→ **APPLY WHAT YOU READ**:
a) In the passage on African urbanization and housing, what GDP per capita did Sub-Saharan Africa have when it reached 40 percent urban in 2013?
b) Extend the passage on African urbanization and housing, picking up right after its final sentence.

→ **PROVIDED PASSAGE**:
****************

Africa's Story

  • Peculiarities of Africa

Urbanization in many African countries has not necessarily been accompanied by industrial growth and the structural transformation that has occurred in other regions; nor the same level of incomes.

For example, Sub-Sahara Africa (SSA) reached 40 percent urban in 2013 with a GDP per capita of $1,018; East Asia and the Pacific reached the same level of urbanization in 1994 at $3,617 per capita…

By 2050, Africa is projected to reach 1.2 billion urban dwellers, an urbanization level of 58 percent and an average density of 79 persons per square kilometer. Within the next two decades, the continent’s total population is projected to overtake Europe, South America, and North America’s combined.

With over a quarter of the world’s fastest-growing cities, Africa is undergoing a massive urban transition rivaled only by that of Asia, although the nature and pace of urbanization vary widely among countries. Though Asia is currently ahead, Africa is expected to undergo the most rapid urbanization in the world from 2020 to 2050. Nigeria, in particular, is projected to contribute 8 percent of the world’s population growth by 2050 (212million out of 2.5 billion).

While Cairo, Kinshasa, and Lagos are the only African megacities in 2014, Dar es Salaam, Johannesburg, and Luanda will follow suit by 2030 (World Bank 2015).

The UN estimates more than 200 million people in Sub-Saharan Africa will live in slums by 2020 (UN‐Habitat 2014). Slum populations are growing at 4.5 percent annually, a rate which will double the population in 15 years (Marx et al. 2013)…

This write-up explores the socio-cultural issues in Africa that hinders her development — with emphasis on housing and the cities.

This is done from a value chain perspective.

  • The first three sections address the supply side of the value chain;
  • The next two sections address the demand side of the value chain;
  • The last two sections are recommendations for overall economic growth and policy directions. The first is a bottom-up approach, while the second is a top-down approach.

This is an adaptation of the World Bank 2015 Study: “Stocktaking of the Housing Sector in Sub-Saharan Africa; Challenges and Opportunities”.



  • [Access, Affordability, Tenure]

Rights to land in Africa can stem from multiple sources: first settlement rights, conquest, government allocation, “land to the tiller” policies, and market transactions. Moreover, these rights may be validated by a number of local and state authorities: community councils, local government, tribal leadership, land agencies, and more.

****************

→ **DATA BELOW**:
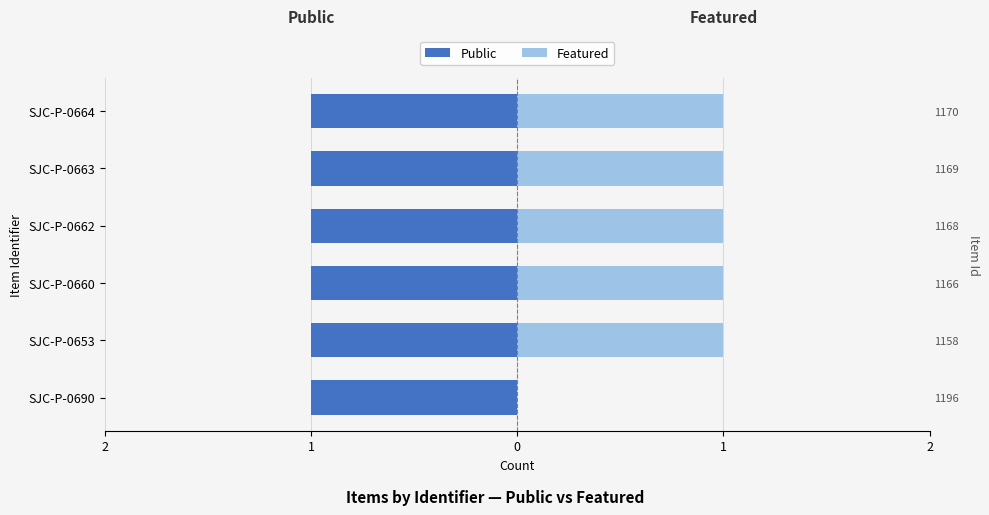

The Featured series shows 0.3 at SJC-P-0653. True or false?

False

****************

→ **ACTIVITY ANSWERS**:
a) $1,018

b)
Customary land rights, which are controlled by a system of typically unwritten customary laws that are administered through the hierarchy of a social or political unit dominate the land systems of many SSA countries. For example, in Malawi, 90 percent of the land is customary land, although there are no legal documents specifying what this means, so land falls under dispute and cannot be easily collateralized. Similarly, in Botswana, 71 percent of the land is held under tribal control.

The principal obstacles to improved land governance in SSA include land grabs, poor documentation, inefficient land administration, a lack of transparency, and low capacity and demand for professional land surveyors.

Many African governments utilize local registration databases, as they do not have the capacity to set up a central system, but this decentralization renders the process more vulnerable to capture by local elites.

Nigeria exemplifies how land administration is prone to inefficiency and a lack of transparency. At the state level, limited capacity and a lack of transparency often impede land development. The states own land, but the mechanisms for generating revenue from land are underdeveloped or undermined by complex local tenure arrangements and lack of property registration…

Multiple tenure systems limit the scope of markets to value and exchange land according to price signals.

This is exacerbated where permissions to obtain, transfer or retain land are given arbitrarily and without transparency. The inability to provide a discrete and objectively verifiable boundary for a piece of real estate property in much of SSA represents a major obstacle to the use of mortgage finance as a form of security to enable capital to flow into the residential property.


  • Road, Water, Power…

Regionally, less than 40 percent of all households have access to piped water, and the dearth of these amenities is particularly acute in rural regions. The infrastructure gap in Africa is greater than that of low‐income countries elsewhere, especially when it comes to paved roads, phone mainlines, and power generation capacity…

Since 1990, the growth in coverage of household services in both rural and urban areas throughout SSA has been stagnant. In a recent World Bank study, 7 out of 13 SSA countries in a sample of household budget surveys saw increases in infrastructure shortages.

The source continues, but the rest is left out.